That's a good thing, since the company lost $5.75 million for the first nine months of 1999, effectively its start-up year, which included building the Montpelier plant. Year-end 1999 numbers were not available for this story.
Clarion board members include Chairman Jack Rutherford, the former president and COO of Navistar International Corp.; Vice Chairman Troy Wiseman, co-founder of athletic clothing maker B.U.M. International Inc.; Fred Sotok, former executive VP and COO at Prince; Craig Weirda, a former Prince director who owns five Michigan car dealerships; and Bryan Cressey, co-founder of an investment firm with more than $1 billion in private equity funds.
Beckman said the firm should turn a profit in 2000.
Backed by the board, Beckman said Clarion wants to move quickly and seize opportunities, including acquisitions. That certainly was his experience at Johnson Controls.
"The JCI experience, I think, brought you into the realm of `What does the customer need out there and how do you address that?' JCI said the customer wants to go to one supplier to do a whole interior, and they were going to figure out how to do that. They ran hard, they ran fast. We learned a lot," said Beckman during an interview in Holland in January.
What did Beckman learn? To begin with, the importance of program management in this era of supplier consolidation. Companies like JCI manage entire systems for car interiors — and they need large, competent Tier 2 molders.
"They look at the injection molding industry and say, `I'm looking for a partner. I don't want to source it to 28 different, $30 million molders. I want one partner to take care of it,'|" he said. "That's why you need to be $500 million-plus, at least, and with a lot of technical capabilities.

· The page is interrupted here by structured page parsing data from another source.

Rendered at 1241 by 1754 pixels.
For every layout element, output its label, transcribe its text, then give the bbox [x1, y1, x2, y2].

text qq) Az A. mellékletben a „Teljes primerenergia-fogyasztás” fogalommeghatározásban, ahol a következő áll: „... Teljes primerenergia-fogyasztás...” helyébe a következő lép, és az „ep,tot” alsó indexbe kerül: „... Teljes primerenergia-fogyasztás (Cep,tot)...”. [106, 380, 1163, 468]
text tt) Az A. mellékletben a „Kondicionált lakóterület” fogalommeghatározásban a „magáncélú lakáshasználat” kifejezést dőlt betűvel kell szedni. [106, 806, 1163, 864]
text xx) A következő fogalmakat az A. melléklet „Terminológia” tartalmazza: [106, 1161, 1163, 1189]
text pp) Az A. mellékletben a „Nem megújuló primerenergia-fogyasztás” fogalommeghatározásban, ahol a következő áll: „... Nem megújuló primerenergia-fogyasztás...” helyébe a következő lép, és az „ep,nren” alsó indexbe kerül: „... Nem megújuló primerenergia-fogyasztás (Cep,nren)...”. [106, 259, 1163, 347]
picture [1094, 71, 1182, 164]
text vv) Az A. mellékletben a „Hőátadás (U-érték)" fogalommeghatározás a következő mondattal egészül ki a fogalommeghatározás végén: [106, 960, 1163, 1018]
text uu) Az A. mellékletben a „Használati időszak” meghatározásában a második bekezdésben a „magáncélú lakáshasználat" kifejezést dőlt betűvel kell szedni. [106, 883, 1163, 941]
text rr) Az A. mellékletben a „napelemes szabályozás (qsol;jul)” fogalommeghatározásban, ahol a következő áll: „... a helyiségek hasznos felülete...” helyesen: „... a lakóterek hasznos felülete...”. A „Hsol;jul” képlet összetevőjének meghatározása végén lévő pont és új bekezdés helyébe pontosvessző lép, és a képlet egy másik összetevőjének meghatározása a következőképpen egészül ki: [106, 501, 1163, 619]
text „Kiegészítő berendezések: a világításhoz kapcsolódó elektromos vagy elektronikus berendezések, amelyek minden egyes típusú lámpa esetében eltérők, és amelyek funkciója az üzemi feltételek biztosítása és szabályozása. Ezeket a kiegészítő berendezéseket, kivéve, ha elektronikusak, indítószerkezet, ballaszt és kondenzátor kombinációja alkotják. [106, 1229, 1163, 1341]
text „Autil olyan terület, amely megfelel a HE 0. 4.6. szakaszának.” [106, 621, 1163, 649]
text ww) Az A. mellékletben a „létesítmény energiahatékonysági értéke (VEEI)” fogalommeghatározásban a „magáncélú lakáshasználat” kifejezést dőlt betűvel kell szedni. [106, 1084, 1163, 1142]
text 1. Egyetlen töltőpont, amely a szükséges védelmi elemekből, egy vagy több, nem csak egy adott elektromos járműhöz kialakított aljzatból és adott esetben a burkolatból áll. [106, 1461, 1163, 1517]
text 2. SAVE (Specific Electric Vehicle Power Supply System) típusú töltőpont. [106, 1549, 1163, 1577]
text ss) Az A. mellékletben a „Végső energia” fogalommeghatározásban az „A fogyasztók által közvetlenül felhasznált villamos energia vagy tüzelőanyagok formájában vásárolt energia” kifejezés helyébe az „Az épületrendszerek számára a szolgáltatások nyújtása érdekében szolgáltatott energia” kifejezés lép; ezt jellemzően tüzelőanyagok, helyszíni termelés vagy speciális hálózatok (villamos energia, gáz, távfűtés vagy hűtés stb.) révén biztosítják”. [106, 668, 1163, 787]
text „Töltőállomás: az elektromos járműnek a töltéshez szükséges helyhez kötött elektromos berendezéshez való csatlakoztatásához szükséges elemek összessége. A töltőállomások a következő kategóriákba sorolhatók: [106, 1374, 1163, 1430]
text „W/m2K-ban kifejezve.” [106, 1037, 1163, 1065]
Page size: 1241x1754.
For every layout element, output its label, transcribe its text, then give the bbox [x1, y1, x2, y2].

You can't just mold."
The same forces are pressuring — and consolidating — the heavy truck, furniture and consumer goods markets, he said.
Just like its molding capability and expertise at designing new products, Clarion sells its ability to manage big jobs, even outsourcing the molding when necessary.
That catches customers' attention, said Parker, Clarion's automotive director.
"They spend millions of dollars a year trying to do this integration," he said. "What if the same company could provide them with the designers and engineering, could take it through the prove-out and prototype phases, and successfully bring it to production?"